Olhar Virtual: Qual sua visão sobre este limite?
Alexandre: É preciso se perguntar o seguinte: qual é o preço do petróleo que faz com que o déficit do governo chinês, gerado pela transferência de dinheiro por subsídio em preço de derivados, se torne tão grande que comece a pesar no crescimento do PIB? O preço fica tão alto que esta situação artificial se torna insustentável do ponto de vista macroeconômico. A China não chegou nesse teto, mas a Índia está chegando. Lá, hoje, a transferência de dinheiro do Estado para o refinador equivale a 7% do PIB, é muito. Acho que cabe estudar com cuidado o caso da China, que provavelmente vai desacelerar o consumo de derivados.

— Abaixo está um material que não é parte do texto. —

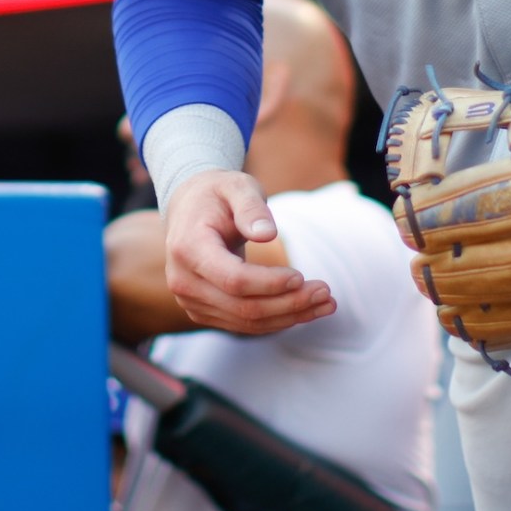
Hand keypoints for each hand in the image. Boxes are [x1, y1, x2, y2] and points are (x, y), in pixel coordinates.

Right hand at [164, 169, 333, 333]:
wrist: (189, 209)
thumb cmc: (218, 194)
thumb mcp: (237, 186)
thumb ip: (252, 207)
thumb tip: (268, 234)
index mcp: (188, 248)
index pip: (233, 279)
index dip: (270, 283)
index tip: (302, 276)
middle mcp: (183, 280)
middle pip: (243, 306)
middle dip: (289, 303)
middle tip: (326, 292)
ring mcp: (191, 300)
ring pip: (246, 321)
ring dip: (290, 316)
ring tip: (326, 303)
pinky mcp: (203, 311)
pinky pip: (243, 323)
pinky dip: (277, 319)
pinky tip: (306, 308)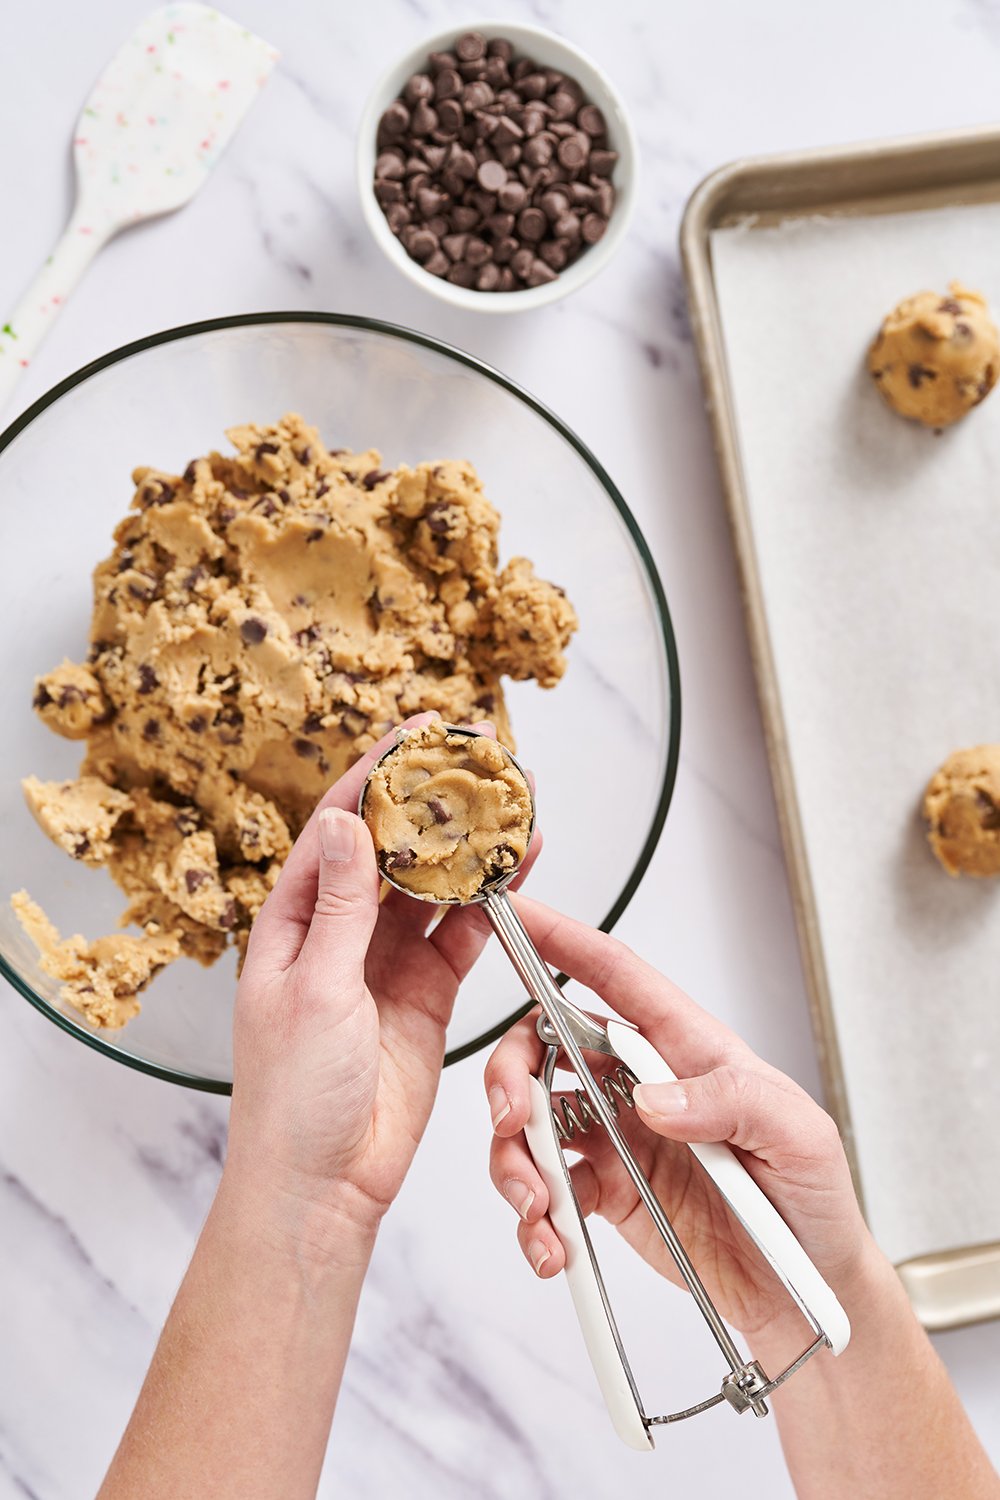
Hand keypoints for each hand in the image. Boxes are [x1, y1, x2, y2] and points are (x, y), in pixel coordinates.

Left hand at [224, 714, 539, 1260]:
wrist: (324, 1184)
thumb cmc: (292, 1098)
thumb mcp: (315, 988)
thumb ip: (341, 906)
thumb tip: (348, 823)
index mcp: (294, 922)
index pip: (338, 828)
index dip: (375, 776)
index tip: (416, 734)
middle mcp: (340, 933)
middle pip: (392, 849)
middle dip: (433, 803)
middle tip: (478, 761)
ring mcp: (386, 963)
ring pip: (434, 888)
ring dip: (469, 851)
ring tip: (511, 808)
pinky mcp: (427, 995)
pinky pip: (461, 936)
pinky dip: (490, 906)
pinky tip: (516, 875)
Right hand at [484, 898, 877, 1342]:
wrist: (805, 1295)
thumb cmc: (814, 1196)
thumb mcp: (798, 1136)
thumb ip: (731, 1103)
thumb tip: (654, 1096)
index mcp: (687, 1047)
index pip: (617, 976)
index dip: (562, 939)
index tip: (516, 915)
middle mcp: (642, 1082)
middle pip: (547, 1045)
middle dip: (511, 1072)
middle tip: (511, 1118)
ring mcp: (618, 1138)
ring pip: (532, 1120)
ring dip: (515, 1158)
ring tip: (538, 1207)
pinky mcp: (606, 1194)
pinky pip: (546, 1191)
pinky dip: (534, 1219)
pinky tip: (553, 1246)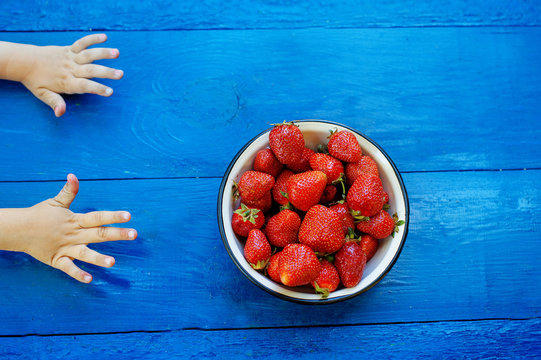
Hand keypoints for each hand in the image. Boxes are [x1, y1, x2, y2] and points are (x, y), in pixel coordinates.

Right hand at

Olhar Virtual: Afinal, o petróleo vai acabar?
Alexandre: No século XIX, um texto famoso de um economista britânico dizia que a Inglaterra estava sentada em uma pedra preta chamada “Rei Carvão” e que, quando ele acabasse, o país pararia e o mundo pararia junto, já que a Inglaterra era a “oficina mecânica do mundo”. O carvão não acabou, continua aí, mas deixou de ser tão importante. O que a gente chama de petróleo, hoje, não é o que a gente chamava de petróleo, 30 anos atrás. O petróleo Pré-sal não seria petróleo, 30 anos atrás. Areias betuminosas do Canadá não eram petróleo, 10 anos atrás. A pergunta não é tanto se há petróleo, mas sim se será possível, do ponto de vista ambiental, sustentar sua extração, seja pelos impactos de uso, seja pelo custo ambiental. Há muito petróleo no Canadá e na Venezuela; nos EUA, há muito petróleo de xisto, de péssima qualidade, que até hoje não se conseguiu transformar em algo comercial. Talvez haja muito petróleo, ainda, no Oriente Médio. Vai acabar? Sim, vai acabar, mas é mais provável que acabe economicamente e ambientalmente do que por esgotamento físico. É possível até que o petróleo se destine a usos mais nobres no futuro, como em fertilizantes e em plásticos avançados. Enfim, há uma contradição no mundo que é, de um lado, a necessidade de lidar com o problema do consumo e, do outro, a existência de uma grande infra-estrutura energética mundial que se beneficia deste grande consumo, gerando recursos incomensuráveis. Este mundo sem petróleo é pouco provável.